## Provided records
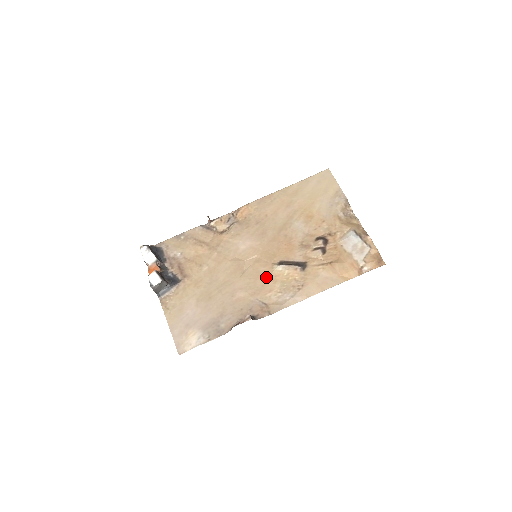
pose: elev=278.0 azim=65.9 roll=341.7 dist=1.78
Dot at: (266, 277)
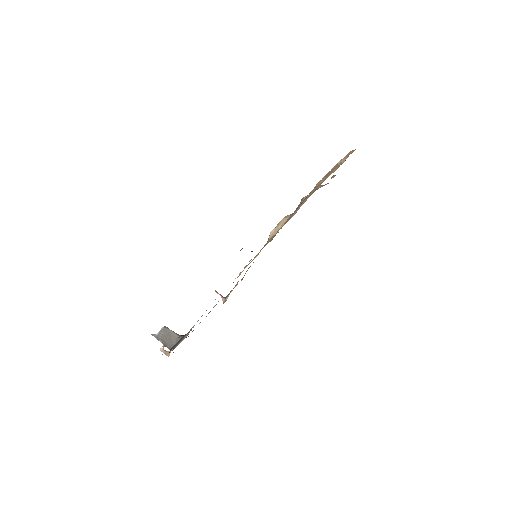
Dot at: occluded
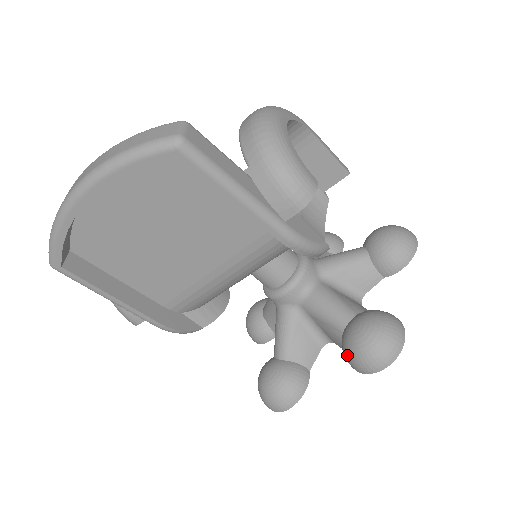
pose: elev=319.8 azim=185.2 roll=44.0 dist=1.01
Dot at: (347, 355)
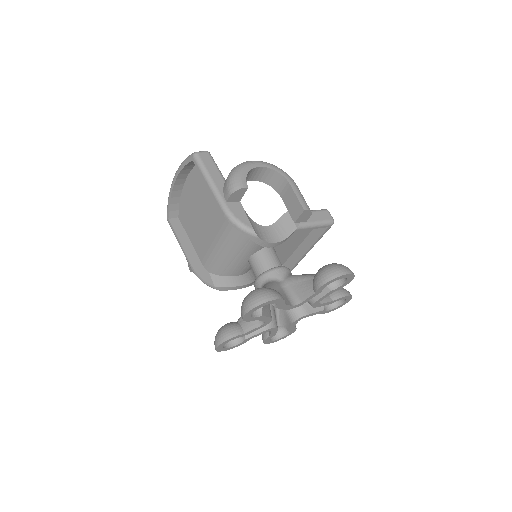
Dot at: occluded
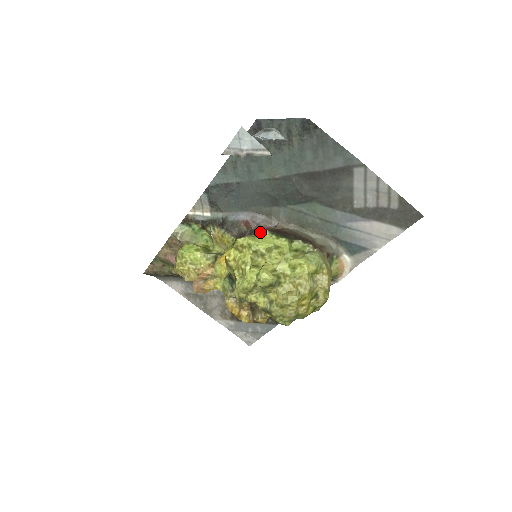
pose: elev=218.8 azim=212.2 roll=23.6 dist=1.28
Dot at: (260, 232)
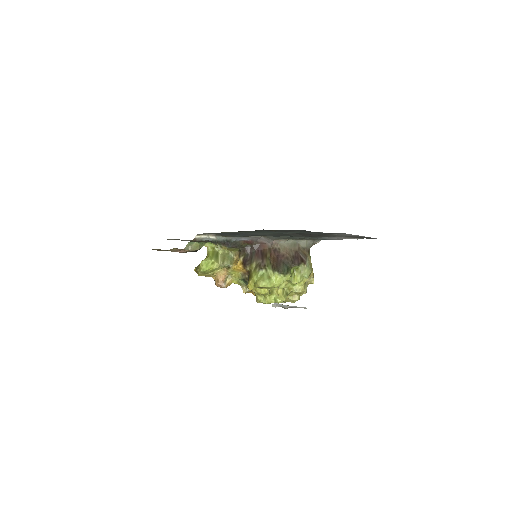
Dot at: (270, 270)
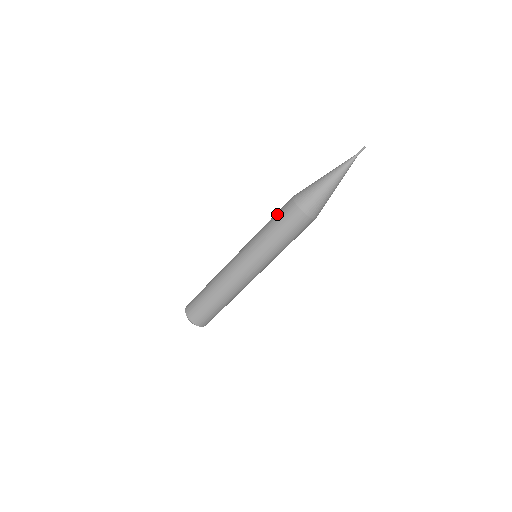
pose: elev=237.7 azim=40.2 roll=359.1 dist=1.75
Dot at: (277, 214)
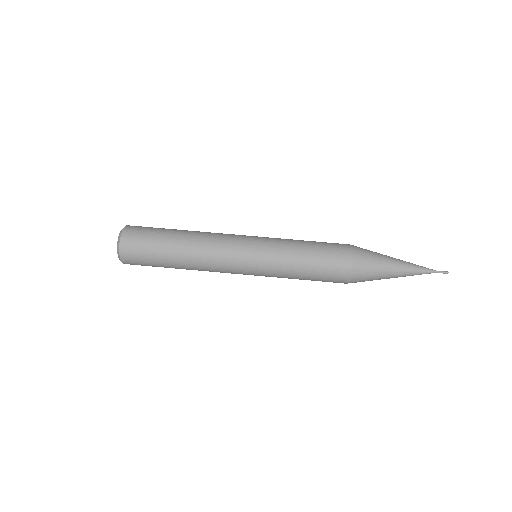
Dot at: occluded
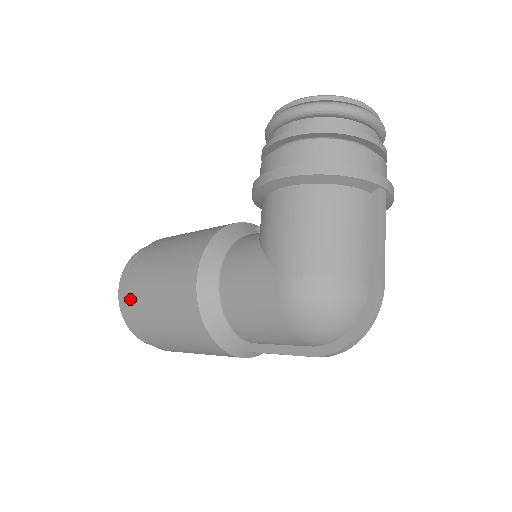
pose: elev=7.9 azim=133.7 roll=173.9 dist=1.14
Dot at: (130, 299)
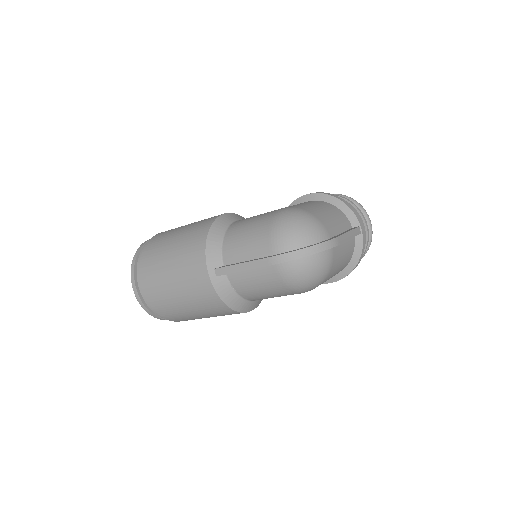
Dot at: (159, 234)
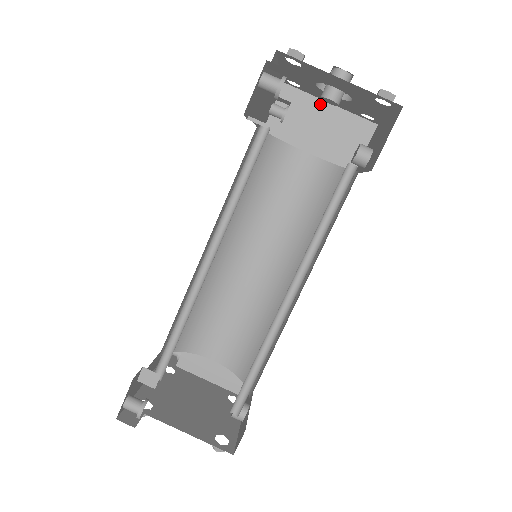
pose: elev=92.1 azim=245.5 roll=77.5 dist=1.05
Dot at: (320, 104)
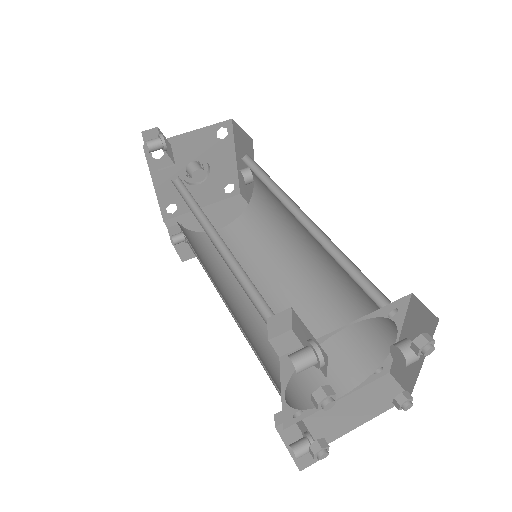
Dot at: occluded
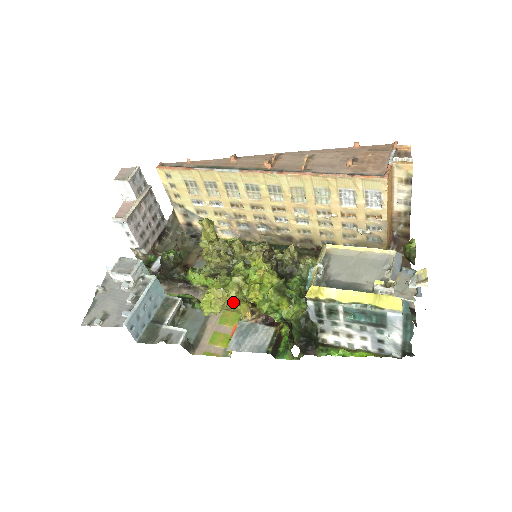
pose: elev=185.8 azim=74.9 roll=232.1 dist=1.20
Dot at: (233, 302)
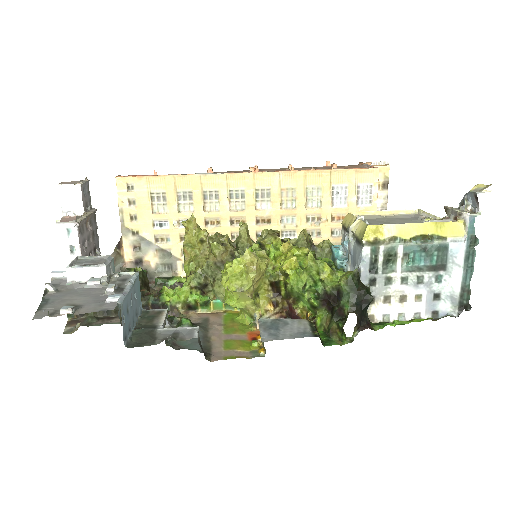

## Exercise requirements
List each line in the entries above that contains the word "pose".

## Answer to the problem
pose: elev=278.0 azim=65.9 roll=341.7 dist=1.78
pose: elev=319.8 azim=185.2 roll=44.0 dist=1.01
pose: elev=218.8 azim=212.2 roll=23.6 dist=1.28
pose: elev=237.7 azim=40.2 roll=359.1 dist=1.75
pose: elev=7.9 azim=133.7 roll=173.9 dist=1.14
pose: elev=92.1 azim=245.5 roll=77.5 dist=1.05
pose: elev=185.8 azim=74.9 roll=232.1 dist=1.20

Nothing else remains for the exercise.